What is apparent though is that some of the drugs that are used to treat a heart attack have side effects. They don’t really tell you about those and they are certainly not on any handout I’ve received so far. Amongst the 66,000 tablets I will have to take, I am on Bisoprolol which is a beta blocker, Ramipril which is an A.C.E inhibitor and Asprin. And these do exactly what they say on the tin. Well exactly what they say on the box anyway. Beta blockers reduce or block the impact of adrenaline which means the heart beats more slowly and with less force leading to lower blood pressure. A.C.E. inhibitors can reduce the activity of an enzyme called angiotensin-converting enzyme, or A.C.E. for short and this causes the relaxation of blood vessels as well as a decrease in blood volume, which also leads to lower blood pressure.
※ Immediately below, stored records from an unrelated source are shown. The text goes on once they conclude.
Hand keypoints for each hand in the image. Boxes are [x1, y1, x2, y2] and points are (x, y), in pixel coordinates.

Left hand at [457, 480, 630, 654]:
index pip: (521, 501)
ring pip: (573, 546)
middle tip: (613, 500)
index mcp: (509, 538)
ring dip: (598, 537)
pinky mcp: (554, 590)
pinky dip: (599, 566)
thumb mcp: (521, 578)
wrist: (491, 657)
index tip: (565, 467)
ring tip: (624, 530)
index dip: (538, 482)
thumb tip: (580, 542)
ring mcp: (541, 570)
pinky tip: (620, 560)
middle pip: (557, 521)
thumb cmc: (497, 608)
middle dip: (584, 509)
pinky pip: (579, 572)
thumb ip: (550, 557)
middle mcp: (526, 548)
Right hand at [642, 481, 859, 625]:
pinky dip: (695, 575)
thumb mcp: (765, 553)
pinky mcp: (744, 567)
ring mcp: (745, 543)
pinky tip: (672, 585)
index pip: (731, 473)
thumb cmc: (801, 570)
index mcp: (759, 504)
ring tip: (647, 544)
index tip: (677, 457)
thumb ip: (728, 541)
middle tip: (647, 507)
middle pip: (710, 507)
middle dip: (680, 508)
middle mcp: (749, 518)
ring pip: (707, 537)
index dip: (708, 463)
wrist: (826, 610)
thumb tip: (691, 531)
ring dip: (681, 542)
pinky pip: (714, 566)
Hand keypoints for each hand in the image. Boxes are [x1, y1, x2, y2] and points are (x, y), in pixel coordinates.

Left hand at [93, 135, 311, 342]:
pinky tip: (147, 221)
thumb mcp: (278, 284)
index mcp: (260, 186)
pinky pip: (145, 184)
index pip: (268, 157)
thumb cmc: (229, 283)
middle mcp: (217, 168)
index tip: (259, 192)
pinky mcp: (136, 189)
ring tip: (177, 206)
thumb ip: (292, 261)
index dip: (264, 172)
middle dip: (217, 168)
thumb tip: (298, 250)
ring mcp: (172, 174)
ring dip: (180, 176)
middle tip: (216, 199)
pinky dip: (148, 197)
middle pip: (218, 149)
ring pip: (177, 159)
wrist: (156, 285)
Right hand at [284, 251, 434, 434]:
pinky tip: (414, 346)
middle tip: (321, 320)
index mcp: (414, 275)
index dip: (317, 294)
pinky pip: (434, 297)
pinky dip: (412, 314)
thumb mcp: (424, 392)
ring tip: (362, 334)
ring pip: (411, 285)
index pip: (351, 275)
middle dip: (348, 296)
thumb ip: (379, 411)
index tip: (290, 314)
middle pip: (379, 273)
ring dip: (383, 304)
Whilst Asprin thins the blood and prevents clotting.

In thinning the blood and lowering blood pressure these three tablets also have a side effect and that is that the extremities of the body, the fingers, the hands, the toes and the feet become cold. They feel the cold more. For me that feeling also seems to extend to the rest of my body. This effect seems to be more pronounced in me, because prior to my attack I was always so warm. Rarely did I wear coats out and as far as I was concerned hats and gloves were for losers. Berghaus was where the guy who wrote ‘Lady in Red’ lived.

This feeling of coldness was one of the immediate things that I noticed after the attack. There are many other side effects of the drugs and I’ll write about them separately, but in the ‘normal’ world that you guys live in and which I now seem to inhabit it’s cold. Really cold.

I wonder if you can get a Berghaus on prescription. They don’t tell you about that either on those handouts.